When he got back to McCreary County, back to the home in which he used to sneak into the bathroom to cry, Watts once again
sought to be by himself to deal with his emotion.
A very different kind of emotion.
“I thought to myself, ‘Aaron, you’ve really done something,'” he said.
For Aaron Watts, that is true in so many meaningful ways.
Reach Mark Story at (859) 231-3230 or 1-800-950-6397, Ext. 3230, or mstory@herald-leader.com. Your e-mail could appear on the
blog Read Mark Story’s E-mail at Kentucky.com.
A STORY FOR EVERY COUNTY
ONE COLUMNIST’S PURSUIT OF KENTUCKY’S MOST COMPELLING STORIES
About this series
This column is the 71st in a series that looks at the sporting life throughout the Herald-Leader’s 78-county circulation area. One
county will be selected at random on a regular basis, and Mark Story will seek out the best sports story in that county.
Coming next: Leslie County
McCreary County
Ten things to know about McCreary County:
County’s birth: 1912 (the 120th of Kentucky’s 120 counties in order of formation)
Named for: James B. McCreary, a two-term Governor of Kentucky (1875-79; 1911-15) who also served the commonwealth as a
U.S. Senator (1903-09) and a U.S. Representative (1885-1897).
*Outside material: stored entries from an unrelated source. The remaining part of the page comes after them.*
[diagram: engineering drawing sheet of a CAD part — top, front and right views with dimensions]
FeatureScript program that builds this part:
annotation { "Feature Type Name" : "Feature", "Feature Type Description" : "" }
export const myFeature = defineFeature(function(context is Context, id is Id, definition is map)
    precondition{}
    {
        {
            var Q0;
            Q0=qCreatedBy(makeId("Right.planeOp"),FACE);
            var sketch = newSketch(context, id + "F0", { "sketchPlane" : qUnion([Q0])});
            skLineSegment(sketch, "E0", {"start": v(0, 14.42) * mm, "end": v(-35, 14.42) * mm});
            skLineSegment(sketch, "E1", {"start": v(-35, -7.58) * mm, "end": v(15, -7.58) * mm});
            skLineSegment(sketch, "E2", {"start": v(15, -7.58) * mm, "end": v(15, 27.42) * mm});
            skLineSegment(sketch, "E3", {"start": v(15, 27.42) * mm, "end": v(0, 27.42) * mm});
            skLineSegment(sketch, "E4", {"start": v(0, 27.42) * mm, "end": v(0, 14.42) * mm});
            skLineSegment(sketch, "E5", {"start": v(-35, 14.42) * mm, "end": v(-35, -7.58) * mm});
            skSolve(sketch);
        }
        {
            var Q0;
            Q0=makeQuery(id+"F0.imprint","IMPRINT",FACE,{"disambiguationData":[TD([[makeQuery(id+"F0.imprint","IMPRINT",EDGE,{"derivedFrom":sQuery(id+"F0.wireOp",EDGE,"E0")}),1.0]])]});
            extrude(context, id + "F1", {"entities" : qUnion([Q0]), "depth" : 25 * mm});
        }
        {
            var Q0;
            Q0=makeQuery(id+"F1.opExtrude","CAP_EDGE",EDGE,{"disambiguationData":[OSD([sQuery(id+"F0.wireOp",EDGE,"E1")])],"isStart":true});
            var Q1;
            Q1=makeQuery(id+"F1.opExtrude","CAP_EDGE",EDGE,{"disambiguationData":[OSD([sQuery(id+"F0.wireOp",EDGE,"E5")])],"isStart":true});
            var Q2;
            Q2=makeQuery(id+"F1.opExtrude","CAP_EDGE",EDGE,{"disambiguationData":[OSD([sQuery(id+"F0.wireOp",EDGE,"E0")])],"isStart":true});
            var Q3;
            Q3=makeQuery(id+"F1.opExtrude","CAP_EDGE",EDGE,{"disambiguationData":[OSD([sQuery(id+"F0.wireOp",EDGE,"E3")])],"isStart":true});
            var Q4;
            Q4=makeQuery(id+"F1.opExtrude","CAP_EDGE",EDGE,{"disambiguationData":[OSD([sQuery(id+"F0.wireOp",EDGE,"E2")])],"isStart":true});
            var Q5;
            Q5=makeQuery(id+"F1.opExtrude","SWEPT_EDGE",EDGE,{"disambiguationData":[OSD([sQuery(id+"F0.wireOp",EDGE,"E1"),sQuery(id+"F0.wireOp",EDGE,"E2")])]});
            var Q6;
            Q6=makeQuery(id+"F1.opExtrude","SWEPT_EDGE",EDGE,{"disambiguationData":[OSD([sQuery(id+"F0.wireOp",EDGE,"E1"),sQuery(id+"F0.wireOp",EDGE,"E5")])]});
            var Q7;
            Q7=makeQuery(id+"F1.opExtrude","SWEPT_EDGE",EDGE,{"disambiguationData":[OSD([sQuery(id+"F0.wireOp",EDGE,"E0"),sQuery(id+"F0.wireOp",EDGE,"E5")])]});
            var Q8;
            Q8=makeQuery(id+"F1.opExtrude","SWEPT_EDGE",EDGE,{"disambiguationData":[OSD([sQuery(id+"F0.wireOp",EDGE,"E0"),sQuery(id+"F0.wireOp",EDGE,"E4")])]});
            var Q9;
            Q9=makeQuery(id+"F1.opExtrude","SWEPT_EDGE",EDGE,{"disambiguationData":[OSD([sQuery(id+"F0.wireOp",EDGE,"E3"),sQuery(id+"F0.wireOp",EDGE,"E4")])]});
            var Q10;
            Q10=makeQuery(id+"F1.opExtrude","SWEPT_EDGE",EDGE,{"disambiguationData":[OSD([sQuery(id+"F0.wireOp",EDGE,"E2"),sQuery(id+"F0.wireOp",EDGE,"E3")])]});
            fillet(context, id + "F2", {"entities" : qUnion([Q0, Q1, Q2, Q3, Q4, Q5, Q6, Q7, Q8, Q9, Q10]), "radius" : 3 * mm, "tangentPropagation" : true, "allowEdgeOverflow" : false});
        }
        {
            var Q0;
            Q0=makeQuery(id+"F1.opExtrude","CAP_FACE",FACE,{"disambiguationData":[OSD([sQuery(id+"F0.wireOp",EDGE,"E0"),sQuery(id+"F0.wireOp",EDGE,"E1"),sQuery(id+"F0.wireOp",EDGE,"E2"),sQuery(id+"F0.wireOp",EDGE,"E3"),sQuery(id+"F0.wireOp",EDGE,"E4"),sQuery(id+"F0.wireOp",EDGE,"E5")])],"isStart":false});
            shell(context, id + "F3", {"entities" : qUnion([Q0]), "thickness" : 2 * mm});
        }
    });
Though the county that bears McCreary’s name was pro-Union
during the Civil War and has long been a Republican stronghold, McCreary served in the Confederate Army and was a Democrat.
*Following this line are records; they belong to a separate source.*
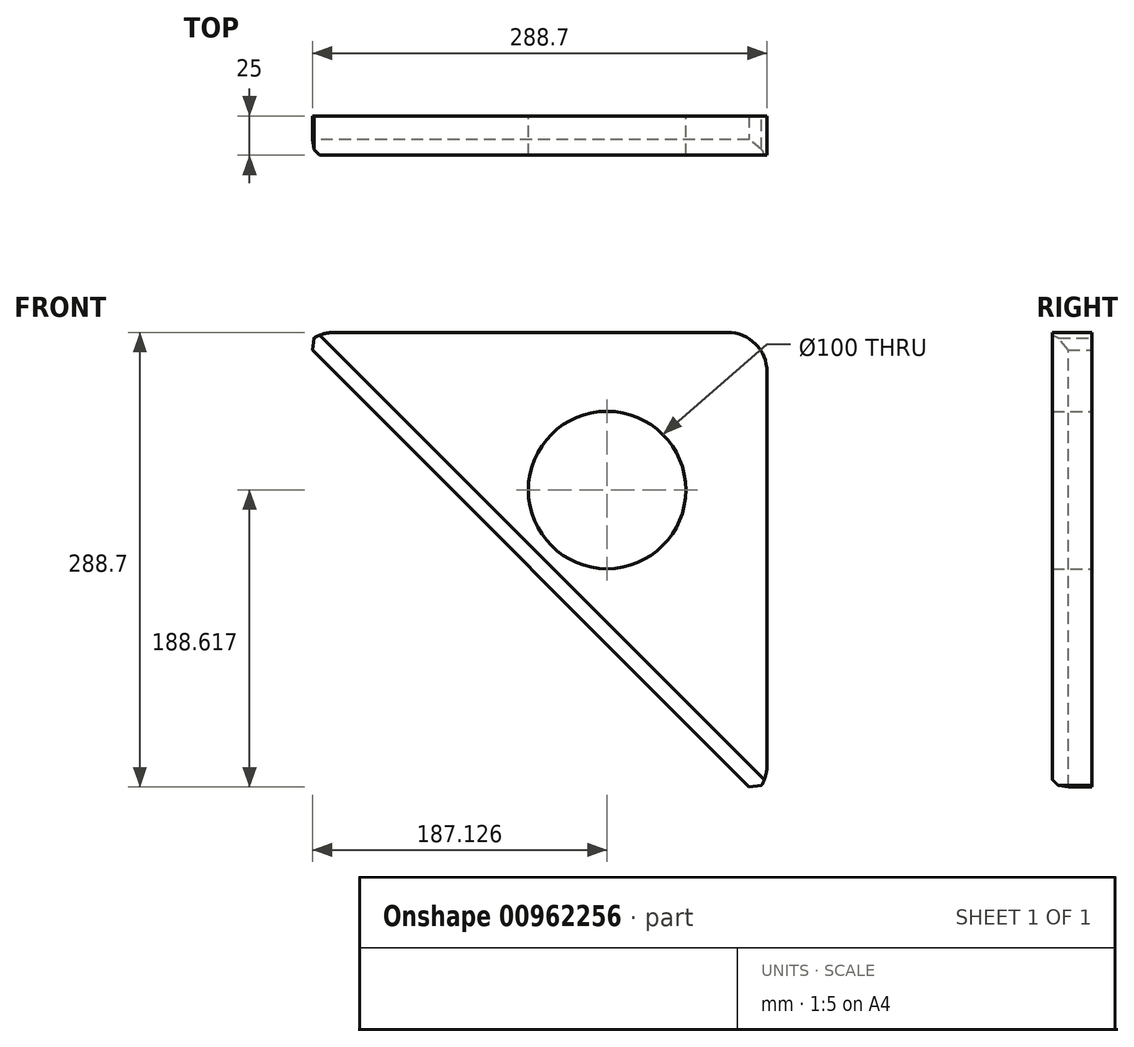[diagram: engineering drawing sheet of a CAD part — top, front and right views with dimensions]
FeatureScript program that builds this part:
annotation { "Feature Type Name" : "Feature", "Feature Type Description" : "" }
export const myFeature = defineFeature(function(context is Context, id is Id, definition is map)
    precondition{}
    {
        {
            var Q0;
            Q0=qCreatedBy(makeId("Front.planeOp"),FACE);
            var sketch = newSketch(context, id + "F0", { "sketchPlane" : qUnion([Q0])});
            skLineSegment(sketch, "E0.top", {"start": v(-198.92, 143.03) * mm, "end": v(51.08, 143.03) * mm});
            skLineSegment(sketch, "E0.right", {"start": v(76.08, -131.97) * mm, "end": v(76.08, 118.03) * mm});
            skCircle(sketch, "E1", {"center": v(-25.5, 42.95) * mm, "radius": 50 * mm});
            skArc(sketch, "E2.filletArc", {"start": v(76.08, 118.03) * mm, "mid": v(68.76, 135.7) * mm, "end": v(51.08, 143.03) * mm});
            skArc(sketch, "E3.filletArc", {"start": v(-198.92, 143.03) * mm, "mid": v(-208.49, 141.12) * mm, "end": v(-216.6, 135.7) * mm});
            skArc(sketch, "E4.filletArc", {"start": v(68.76, -149.65) * mm, "mid": v(74.17, -141.54) * mm, "end": v(76.08, -131.97) * mm});
            skLineSegment(sketch, "E5", {"start": v(-216.6, 135.7) * mm, "end": v(68.76, -149.65) * mm});
            skSolve(sketch);
        }
        {
            var Q0;
            Q0 = qSketchRegion(id + "F0", true);
            extrude(context, id + "F1", {"entities" : qUnion([Q0]), "depth" : 25 * mm, "offsetDistance" : 25 * mm});
        }
        {
            var Q0;
            Q0=makeQuery(id+"F1.opExtrude","CAP_EDGE",EDGE,{"disambiguationData":[OSD([sQuery(id+"F0.wireOp",EDGE,"E5")])],"isStart":false});
            chamfer(context, id + "F2", {"entities" : qUnion([Q0]), "width" : 10 * mm, "tangentPropagation" : true});
        }
        {
            var Q0;
            Q0=makeQuery(id+"F1.opExtrude","SWEPT_EDGE",EDGE,{"disambiguationData":[OSD([sQuery(id+"F0.wireOp",EDGE,"E4.filletArc"),sQuery(id+"F0.wireOp",EDGE,"E5")])]});
            var Q1;
            Q1=makeQuery(id+"F1.opExtrude","SWEPT_EDGE",EDGE,{"disambiguationData":[OSD([sQuery(id+"F0.wireOp",EDGE,"E3.filletArc"),sQuery(id+"F0.wireOp",EDGE,"E5")])]});
            chamfer(context, id + "F3", {"entities" : qUnion([Q0, Q1]), "width" : 5 * mm, "tangentPropagation" : true});
        }
    });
Population: 17,795 (2009 U.S. Census Bureau estimate)
Demographics: 16,864 whites; 203 blacks; 153 Hispanics; 146 multi-race/other; 80 American Indians/Alaska Natives; 20 Asians; 2
native Hawaiians/other Pacific Islanders.
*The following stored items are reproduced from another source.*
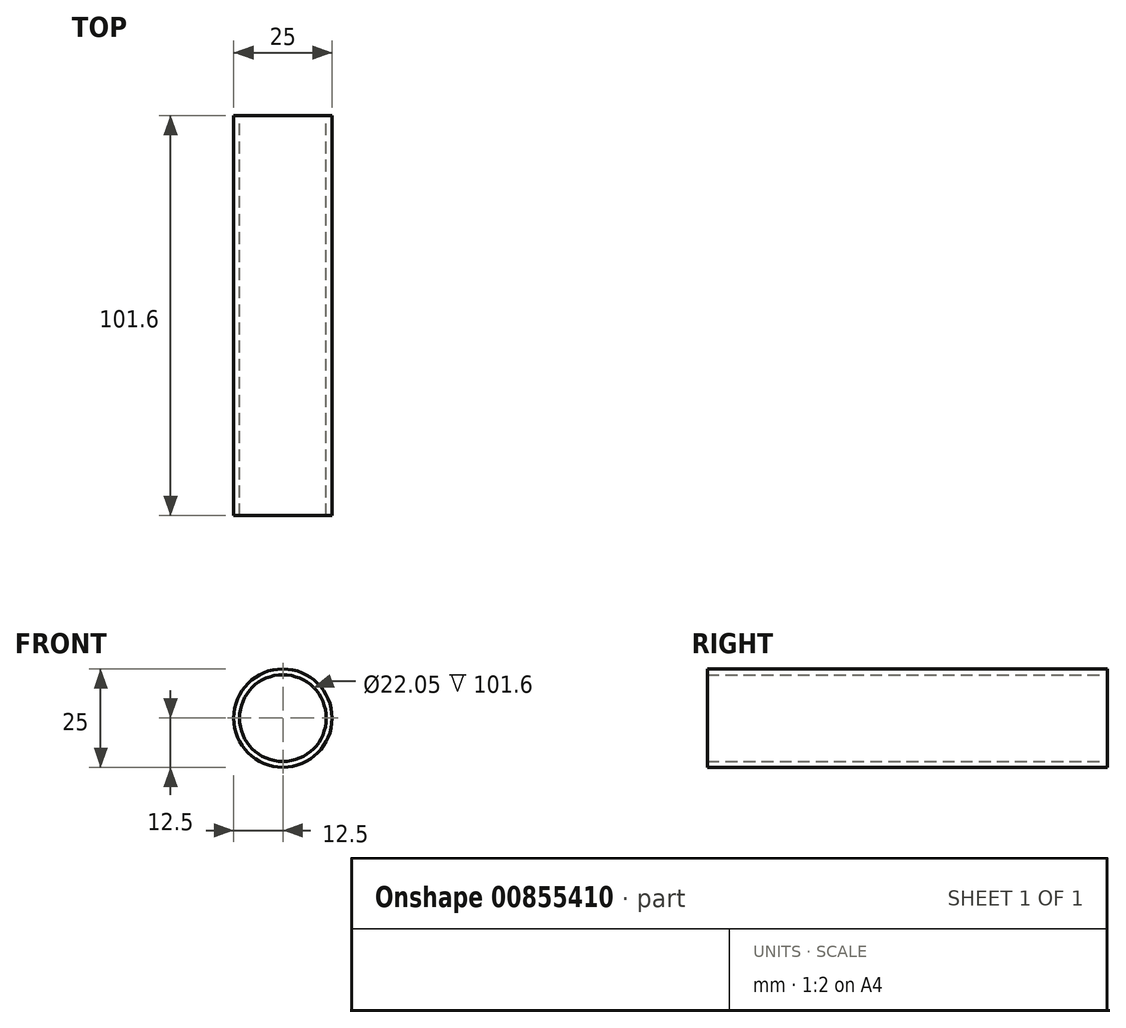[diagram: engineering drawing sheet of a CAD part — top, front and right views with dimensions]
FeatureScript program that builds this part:
annotation { "Feature Type Name" : "Feature", "Feature Type Description" : "" }
export const myFeature = defineFeature(function(context is Context, id is Id, definition is map)
    precondition{}
    {
        {
            var Q0;
            Q0=qCreatedBy(makeId("Front.planeOp"),FACE);
            var sketch = newSketch(context, id + "F0", { "sketchPlane" : qUnion([Q0])});
            skCircle(sketch, "E0", {"center": v(0, 0) * mm, "radius": 12.5 * mm});
            skSolve(sketch);
        }
        {
            var Q0;
            Q0 = qSketchRegion(id + "F0", true);
            extrude(context, id + "F1", {"entities" : qUnion([Q0]), "depth" : 101.6 * mm, "offsetDistance" : 25.4 * mm});
        }
        {
            var Q0;
            Q0 = qSketchRegion(id + "F0", true);
            extrude(context, id + "F2", {"entities" : qUnion([Q0]), "operationType" : NewBodyOperationType.ADD, "depth" : 25.4 * mm, "offsetDistance" : 25.4 * mm});
        }
        {
            var Q0;
            Q0=makeQuery(id+"F1.opExtrude","CAP_FACE",FACE,{"disambiguationData":[OSD([sQuery(id+"F0.wireOp",EDGE,"E0")])],"isStart":true});
            var sketch = newSketch(context, id + "F3", { "sketchPlane" : qUnion([Q0])});
            skCircle(sketch, "E1", {"center": v(0, 0) * mm, "radius": 11.03 * mm});
            skSolve(sketch);
        }
        {
            var Q0;
            Q0=makeQuery(id+"F3.imprint","IMPRINT",FACE,{"disambiguationData":[TD([[makeQuery(id+"F3.imprint","IMPRINT",EDGE,{"derivedFrom":sQuery(id+"F3.wireOp",EDGE,"E1")}),1.0]])]});
            extrude(context, id + "F4", {"entities" : qUnion([Q0]), "operationType" : NewBodyOperationType.REMOVE, "oppositeDirection" : true, "depth" : 291.08 * mm, "offsetDistance" : 25.4 * mm});
        }
    });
County seat: Whitley City (107 miles south of Lexington)
2008 U.S. presidential election: McCain 4,078; Obama 1,258
Daniel Boone’s land: Over 70 percent of the land inside McCreary County lies inside the Daniel Boone National Forest
“Battle” of McCreary County: After the county was formed, there was a bitter split over whether Whitley City (favored by the northern
part of the county) or Pine Knot (the southern choice) should be county seat. After not one but two referendums were held on the
issue, Whitley City ultimately got the nod.
No ‘Sweet’ taste of victory: In its history, McCreary Central has made four trips (1946; 1964; 1976; and 1984) to the Kentucky boys’
basketball Sweet Sixteen but has never won a state tournament game. The McCreary Central girls hoops team has yet to make a
state tourney appearance.
Not a tiny Tim: Tim Stephens, the star of McCreary Central’s 1976 State Tournament team, is one of only four players in the history
of Kentucky boys high school basketball to finish their careers with more than 3,000 points and 1,500 rebounds. (The others are
Earlington’s Harry Todd (1950s); Paintsville’s J.R. VanHoose (1990s); and Dakotah Euton (2000s), who played for both Rose Hill
Academy and Scott County). A sweet-shooting 6-foot-3 swingman, Stephens signed with Kentucky and was a sophomore reserve
on UK’s 1978 NCAA championship team. Before transferring to what is now the University of the Cumberlands midway through his
junior year, Stephens played in 37 games for Kentucky and scored 83 points in his career.